David Rudlin was announced as the winner of the 2014 Wolfson Economics Prize at a special gala dinner in London on Wednesday 3 September 2014. Five finalists competed for the top £250,000 prize. The shortlisted entries, though all very different from each other, provide valuable ideas about how best to deliver a new garden city which is visionary, economically viable and popular.
Details of the finalists and their initial submissions were published on 4 June 2014. The finalists were challenged to refine their submissions in the second round of the competition and were given until 11 August to develop and resubmit their entries, from which the Judges will choose an overall winner. The finalists’ revised submissions are available below and a compendium of the finalist’s Non-Technical Summaries is available here.
David Rudlin of URBED, with Nicholas Falk (also URBED) and input from Jon Rowland (John Rowland Urban Design), Joe Ravetz (Manchester University) and Peter Redman (Managing Director, Policy and Research at TradeRisks Ltd).
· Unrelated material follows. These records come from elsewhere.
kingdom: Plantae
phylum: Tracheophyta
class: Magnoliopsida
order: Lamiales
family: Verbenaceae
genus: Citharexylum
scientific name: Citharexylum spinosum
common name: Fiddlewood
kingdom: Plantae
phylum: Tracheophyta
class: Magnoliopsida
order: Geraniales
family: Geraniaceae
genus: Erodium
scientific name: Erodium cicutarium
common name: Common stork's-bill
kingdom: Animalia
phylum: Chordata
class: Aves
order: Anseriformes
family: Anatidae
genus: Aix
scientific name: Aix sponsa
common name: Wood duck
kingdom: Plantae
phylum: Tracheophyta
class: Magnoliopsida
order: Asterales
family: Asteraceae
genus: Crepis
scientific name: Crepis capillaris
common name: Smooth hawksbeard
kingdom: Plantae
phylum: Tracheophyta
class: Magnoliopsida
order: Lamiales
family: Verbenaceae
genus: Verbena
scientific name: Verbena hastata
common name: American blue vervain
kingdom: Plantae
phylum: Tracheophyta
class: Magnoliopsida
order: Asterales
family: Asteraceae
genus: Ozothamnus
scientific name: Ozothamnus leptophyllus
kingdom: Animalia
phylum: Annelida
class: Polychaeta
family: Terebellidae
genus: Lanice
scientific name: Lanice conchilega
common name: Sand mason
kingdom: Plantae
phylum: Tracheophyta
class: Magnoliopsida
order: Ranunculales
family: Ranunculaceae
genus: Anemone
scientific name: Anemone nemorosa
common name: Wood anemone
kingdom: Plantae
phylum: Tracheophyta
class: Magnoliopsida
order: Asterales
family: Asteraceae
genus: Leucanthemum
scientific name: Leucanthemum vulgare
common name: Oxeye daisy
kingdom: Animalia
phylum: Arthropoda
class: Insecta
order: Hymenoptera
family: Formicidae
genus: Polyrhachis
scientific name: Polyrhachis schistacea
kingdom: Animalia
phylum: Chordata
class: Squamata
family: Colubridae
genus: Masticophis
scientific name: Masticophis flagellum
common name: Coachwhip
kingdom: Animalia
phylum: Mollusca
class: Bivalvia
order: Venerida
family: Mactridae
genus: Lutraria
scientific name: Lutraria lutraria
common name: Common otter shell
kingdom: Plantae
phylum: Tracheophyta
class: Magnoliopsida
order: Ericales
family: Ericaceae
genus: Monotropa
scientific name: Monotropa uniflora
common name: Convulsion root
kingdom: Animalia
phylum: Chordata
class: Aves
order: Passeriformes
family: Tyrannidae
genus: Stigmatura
David Rudlin argues for the near-doubling of existing large towns in line with garden city principles, to provide 86,000 new homes for 150,000 people built over 30-35 years. The entry imagines a fictional town called Uxcester to develop the concept, and applies that concept to Oxford (2011 population: 150,000) as a case study, showing how Oxford could rival the strategy adopted by Cambridge for growth and expansion. David argues that there may be as many as 40 cities in England that could be doubled in size in this way, such as York, Norwich, Stafford and Cheltenham. 20% of new homes would be affordable housing.
DOWNLOAD FINAL ENTRY
Shelter, the leading housing and homelessness charity (in collaboration with architects PRP, with advice from KPMG LLP, Laing O’Rourke plc and Legal & General), led by their Head of Policy Toby Lloyd.
Shelter, the leading housing and homelessness charity proposes a new garden city on the Hoo Peninsula in Medway, Kent. Commencing with a settlement of 15,000 homes (36,000 people – about the size of Letchworth Garden City) built over 15 years, Stoke Harbour would eventually grow into a garden city of 60,000 homes (144,000 people – slightly smaller than Oxford). The entry proposes a new model designed to attract massive private investment into the provision of high quality homes, jobs, services and infrastructure. New polling for Shelter in the submission shows that 55% of people in Medway support a new garden city on the Hoo Peninsula compared to just 33% who oppose. 37.5% of new homes would be affordable housing.